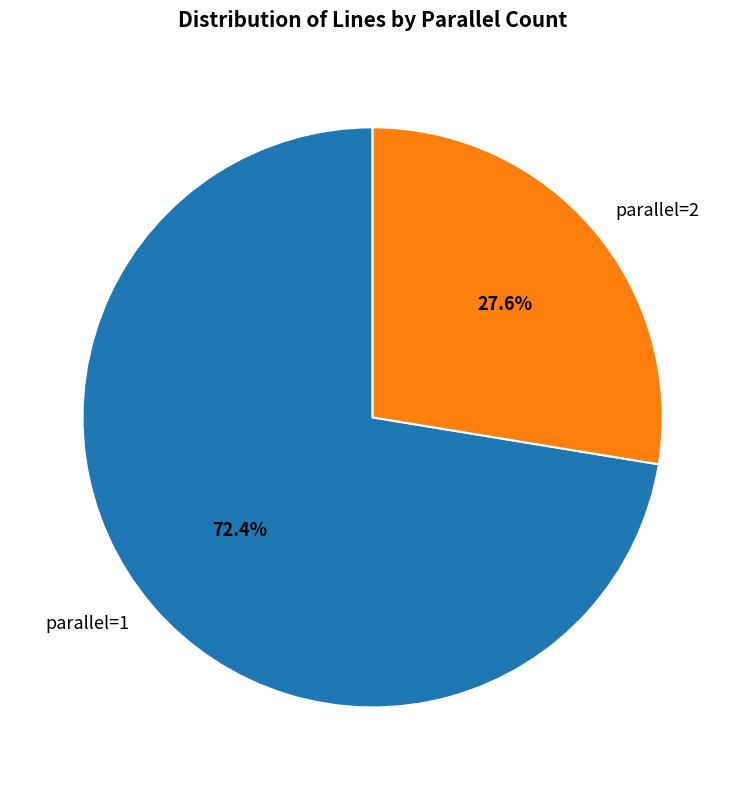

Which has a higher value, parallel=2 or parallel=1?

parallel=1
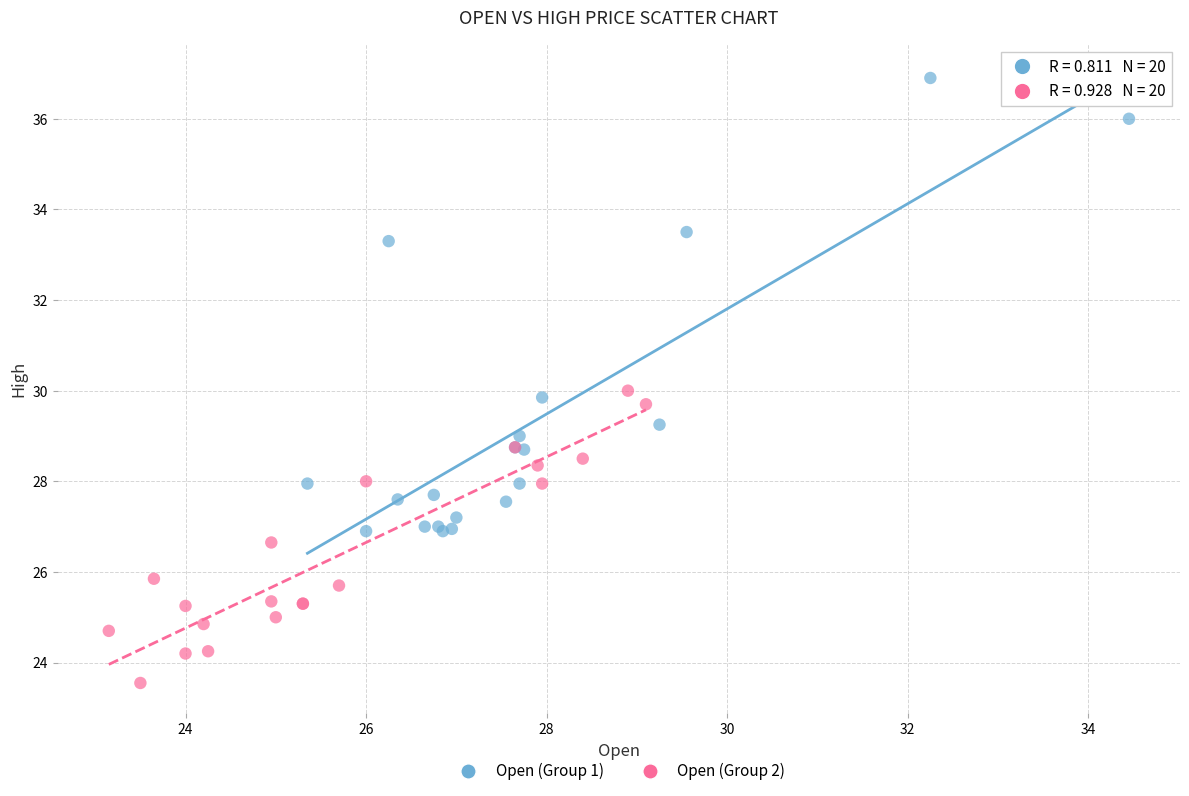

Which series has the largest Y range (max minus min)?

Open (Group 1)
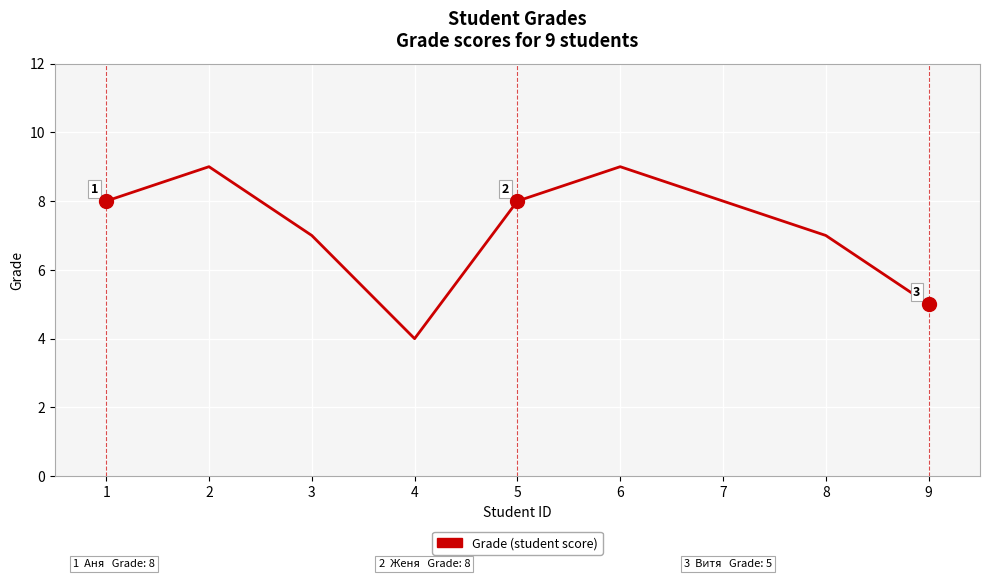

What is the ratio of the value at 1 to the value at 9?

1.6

* [What to work on]:
Write out the listing above word for word, leaving out the pictures.

* [Response to this exercise]:
Which has a higher value, parallel=2 or parallel=1?

parallel=1

Which series has the largest Y range (max minus min)?

Open (Group 1)

What is the ratio of the value at 1 to the value at 9?

1.6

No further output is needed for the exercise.